Engagement Policy

Version 1.0, as at June 2020

 

Introduction and Purpose

The EU Shareholder Rights Directive II (“SRD II”) contains various obligations relating to shareholder engagement and transparency. These obligations have been implemented in the UK from 10 June 2019, and those which apply to asset managers are contained in the Financial Conduct Authority’s Conduct of Business Sourcebook.
SRD II requires asset managers to adopt on a “comply or explain” basis an engagement policy describing how an asset manager integrates in its investment strategy shareholder engagement relating to companies that have a registered office in the EU and are listed on EU regulated markets.

Definition


An Asset Manager for the purposes of this policy relates to investment firms that provide portfolio management services to investors; alternative investment fund managers; and/or Undertaking for Collective Investment in Transferable Securities (UCITS) management companies.
 

Application


Tangible Investment Management Limited (TIML) is an asset manager for the purposes of the SRD II. The following Engagement Policy applies to TIML because the Firm has the ability to invest in equities of companies admitted to trading on regulated markets in the EEA, or on comparable markets outside the EEA.

 

Policy


The following describes TIML’s engagement policy by describing how the firm:
 

1.    integrates shareholder engagement in its investment strategies;

 

Research and analysis by our investment managers includes evaluation of performance on strategy, financials, risk, material environmental social and governance (‘ESG’) factors. Engagement with company management, boards, subject specialists as well as other shareholders and stakeholders is a key input into this process and investment strategy. Voting and engagement activities can be used by the Firm to provide a forward-looking view of the financial and non-financial performance of a company. 
 

2.    monitors investee companies on relevant matters (e.g. strategy, financial and non-financial performance and risk, capital structure, social and environmental impact and corporate governance);

 

TIML actively monitors investee companies. Areas of focus may include issues with regard to company strategy, ongoing performance, operational ESG factors. The Firm may have discussions with company officials and representatives where appropriate.
The Firm’s monitoring is also supported by the following:​

  • TIML’s proprietary research; and

  • Data provider subscriptions

3.    conducts dialogues with investee companies;

The Firm will take a case-by-case approach in its decision to engage with the management of an investee company. Normal methods through which dialogue shall be exercised include:

  • regular meetings, visits, and telephone calls during which TIML discuss and pose questions on operational, strategic and other management issues and, where appropriate, the Firm shall offer their own opinions and comments, based on their fiduciary duty to its clients; and

4.    exercises voting and any other shareholder rights;

For TIML, voting is an effective tool to escalate issues and express particular concerns and/or opinions the Firm may have. TIML aims to ensure effective and efficient voting processes and controls by focusing on investments that are material to the Firm.
 

5.    cooperates with other shareholders;

TIML takes into consideration the following when deciding whether to participate in collective engagement:

  • the engagement objectives of the collective group are consistent with TIML’s objectives;

  • engaging as part of a group will be more successful than engaging individually; and

  • engaging as a group could be interpreted as having “acted in concert” with another financial institution. If TIML’s team believe that this may be the case, the Firm will not participate.

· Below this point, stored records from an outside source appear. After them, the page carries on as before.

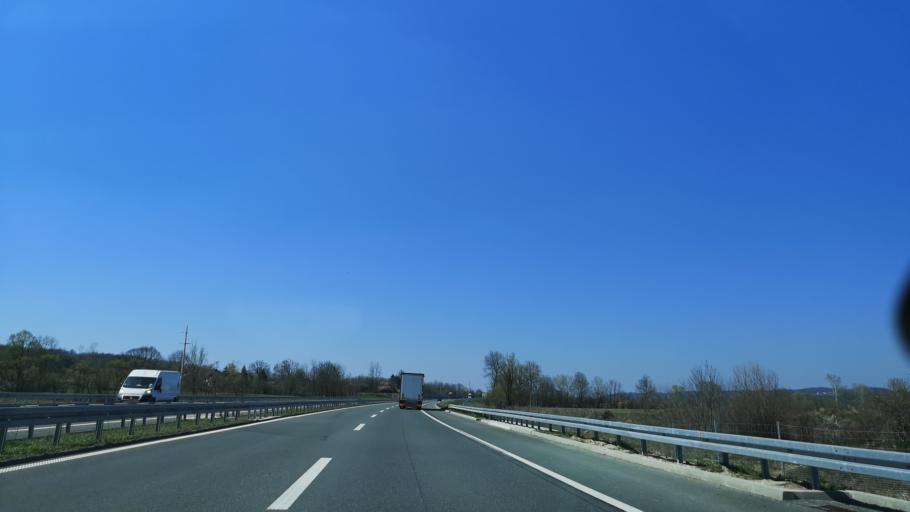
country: RS
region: Central Serbia
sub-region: Kolubarski Okrug
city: Ljig
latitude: 44.2908
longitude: 20.2408
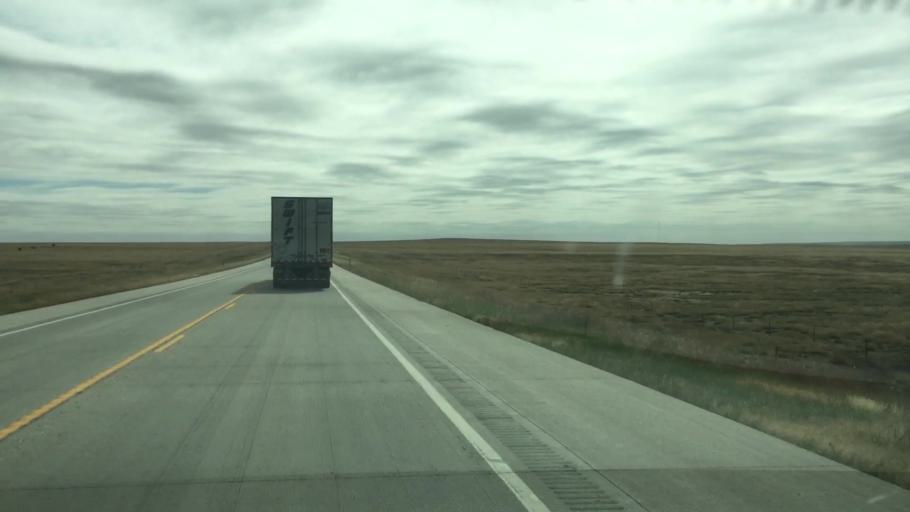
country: US
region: Colorado
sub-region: Lincoln County
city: Hugo
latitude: 38.9715
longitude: -103.2494
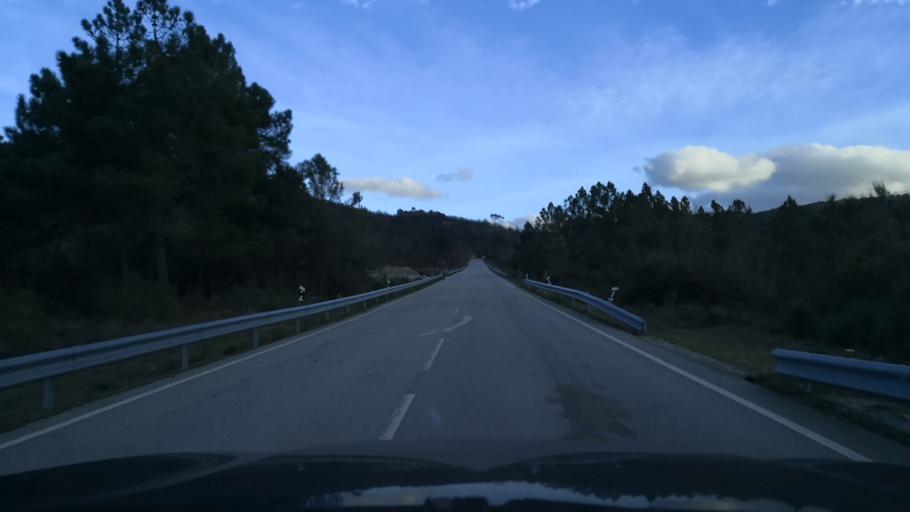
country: PT
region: Braganca
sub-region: Carrazeda de Ansiaes
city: Carrazeda de Anciaes
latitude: 41.2594
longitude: -7.3210
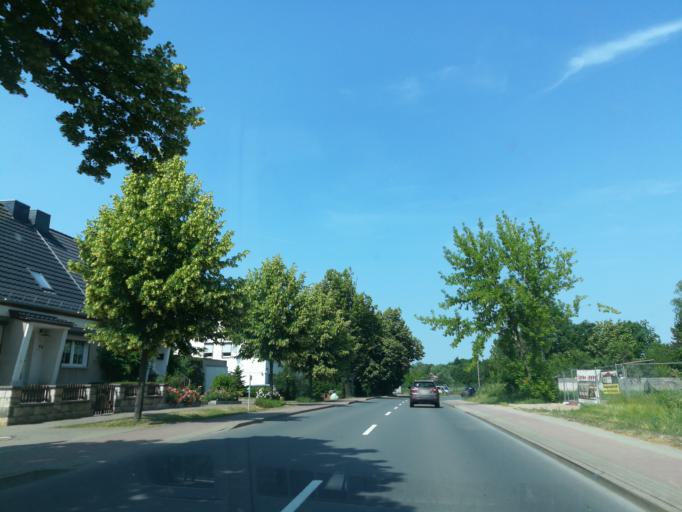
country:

6.    communicates with relevant stakeholders of investee companies;

TIML’s investment professionals regularly engage with companies seeking to improve shareholder value, specifically the value of clients’ investments. Engagement activities in some instances are conducted on a one-to-one basis with company management or members of the board of directors.


7.    manages actual and potential conflicts of interests in relation to TIML’s engagement.

TIML as an investment firm is aware that conflicts of interest may arise when assessing whether and how to engage with companies. The Firm has a Conflict of Interest Policy in place to help define limitations, the need for robust internal processes and procedures to mitigate the risk of conflicts, as well as the disclosure being the last resort for instances in which potential or actual conflicts are unable to be effectively managed internally. Said policy shall apply to the Firm’s engagement and any proxy voting activity.
TIML must publicly disclose on an annual how its engagement policy has been implemented and shall disclose a general description of voting behaviour, an explanation of the most significant votes and report on the use of the services of proxy advisors. The disclosure must include details of how votes have been cast, unless they are insignificant due to the subject matter of the vote or to the size of the holding in the company.

Procedure
 

The disclosures mentioned above will be made available on the firm’s website and reviewed and updated at least annually.
 

Disclosure

The firm considers voting rights as an important expression of our stewardship responsibilities and our broader approach to responsible investing. To ensure diligent stewardship of investor capital, we will consider each vote on an individual basis and vote in-line with both our investors interests and our investment strategy. We retain the right to vote against proposals we deem to be inappropriate or not in the interest of our investors. During the past year we have not made held significant voting power in an issuer that (more than 5% of the outstanding voting rights) that would warrant a full voting disclosure in this policy.